Why ANF matters to you, even if you don’t farm
“What’s beautiful about this whole thing is that ANF means something different for everyone. Whether you’re in a farming community or not…Whatever your profession. Whether it’s not in your blood or it is and it’s all you know, everyone has a story on why ANF is important, especially if you’re from Iowa.”
Iowa Hawkeye and NFL great
2016 ANF Wall of Honor inductee
This Saturday marks ANF Game Day at the University of Iowa, an annual celebration of a cause that former Hawkeye football coach Hayden Fry started in the midst of the 1980s Farm Crisis. Fry placed a simple yellow “ANF” sticker on his team’s helmets in 1985 to draw attention to the crisis and remind fans that “America Needs Farmers.”
And while it’s a source of pride for those of us with a farm background, I can’t blame you for asking why it should matter to you, thirty-one years later.
Let’s set aside some obvious reasons for “needing” farmers. You probably don’t farm (less than five percent of Iowa’s population does). Maybe your job isn’t the one in five Iowa jobs that stems from agriculture. I hope that you’re not one of the one in eight Iowans affected by hunger. And the fact that we’ll need to nearly double worldwide agricultural output by 2050 to meet the needs of a growing global population may seem too disconnected from your current situation.
Even if you don’t “need” farmers for those reasons, you definitely need farmers for a variety of daily necessities, especially food and energy. As fundamental as it is to our existence, growing and raising the crops and livestock that provide food and energy for your family year-round isn’t easy. And providing the building blocks for food and energy for hundreds of people (the average U.S. farm produces enough food to feed 168 people in a year), while preserving and protecting our natural resources and caring for animals religiously requires a level of expertise that many of us aren’t willing or able to develop.

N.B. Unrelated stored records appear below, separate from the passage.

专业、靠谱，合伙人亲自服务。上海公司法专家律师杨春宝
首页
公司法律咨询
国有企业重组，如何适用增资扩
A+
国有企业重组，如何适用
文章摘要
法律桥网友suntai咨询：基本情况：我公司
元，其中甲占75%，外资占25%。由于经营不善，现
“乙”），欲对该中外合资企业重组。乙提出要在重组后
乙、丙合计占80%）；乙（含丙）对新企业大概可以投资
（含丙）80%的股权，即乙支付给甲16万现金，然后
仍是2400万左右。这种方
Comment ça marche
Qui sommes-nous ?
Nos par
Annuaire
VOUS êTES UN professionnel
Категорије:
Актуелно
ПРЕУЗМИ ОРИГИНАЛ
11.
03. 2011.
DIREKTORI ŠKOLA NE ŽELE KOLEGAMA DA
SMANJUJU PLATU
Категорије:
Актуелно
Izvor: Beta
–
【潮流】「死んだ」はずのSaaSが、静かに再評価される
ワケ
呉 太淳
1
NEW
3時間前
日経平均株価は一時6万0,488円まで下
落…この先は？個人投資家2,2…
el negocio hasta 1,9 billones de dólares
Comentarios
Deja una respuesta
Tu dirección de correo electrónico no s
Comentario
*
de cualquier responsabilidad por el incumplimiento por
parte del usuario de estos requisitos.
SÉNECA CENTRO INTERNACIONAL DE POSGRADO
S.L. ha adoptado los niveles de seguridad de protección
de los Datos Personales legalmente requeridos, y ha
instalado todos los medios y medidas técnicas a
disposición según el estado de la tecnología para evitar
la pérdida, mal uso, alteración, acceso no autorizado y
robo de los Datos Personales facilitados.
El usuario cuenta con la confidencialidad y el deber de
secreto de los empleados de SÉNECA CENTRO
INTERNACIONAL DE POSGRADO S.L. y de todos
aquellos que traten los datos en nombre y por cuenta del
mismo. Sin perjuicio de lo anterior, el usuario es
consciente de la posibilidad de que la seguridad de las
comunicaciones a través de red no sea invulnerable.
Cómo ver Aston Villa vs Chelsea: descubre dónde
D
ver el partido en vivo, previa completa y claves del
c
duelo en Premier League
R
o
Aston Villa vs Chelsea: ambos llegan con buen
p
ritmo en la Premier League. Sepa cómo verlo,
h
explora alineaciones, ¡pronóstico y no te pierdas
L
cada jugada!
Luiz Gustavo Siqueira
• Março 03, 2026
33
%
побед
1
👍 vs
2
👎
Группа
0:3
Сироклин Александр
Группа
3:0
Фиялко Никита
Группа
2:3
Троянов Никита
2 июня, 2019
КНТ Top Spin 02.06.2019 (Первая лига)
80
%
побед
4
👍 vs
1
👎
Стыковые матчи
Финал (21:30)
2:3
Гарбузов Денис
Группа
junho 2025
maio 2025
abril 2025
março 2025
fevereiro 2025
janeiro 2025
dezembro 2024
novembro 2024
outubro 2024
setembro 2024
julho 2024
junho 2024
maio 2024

That expertise has allowed the U.S. grow its crop yield (tons per acre) by 360 percent since 1950, while decreasing soil erosion by nearly 50 percent and total crop land used by 15 percent since 1982, according to USDA.
It’s okay that not all of us possess that expertise. We don’t all need to be farmers, or doctors, or teachers.
But that means we all need to embrace an incredibly simple, but underappreciated fact (especially during an election year): we need each other. And if we need each other, that means we need to respect and look out for each other. Just as farmers need to understand our different food preferences, we need to hear their explanation of why they’re innovating and using technology that will ultimately benefit us. When farmers tell us they’re using GMO technology to grow their crops, we need to hear their rationale before putting up a road block. We might just learn that there’s something in it for us. For example, in counties where GMO crops have been planted, pesticide use has fallen by 37 percent and crop yields have increased by 22 percent since 1995, according to the Biotechnology Innovation Organization. And according to Purdue University, a total ban on GMO crops would result in lower crop yields, causing us to plant more acres of crops and release 900 million more metric tons of CO2 (equal to burning 960 billion pounds of coal or consuming 2 billion barrels of oil).
Yes, ANF started as a way to show support for struggling farm families in 1985, but it matters more than ever in 2016 because of what it means for all of us today.
By Zach Bader. Zach is Iowa Farm Bureau’s Online Community Manager.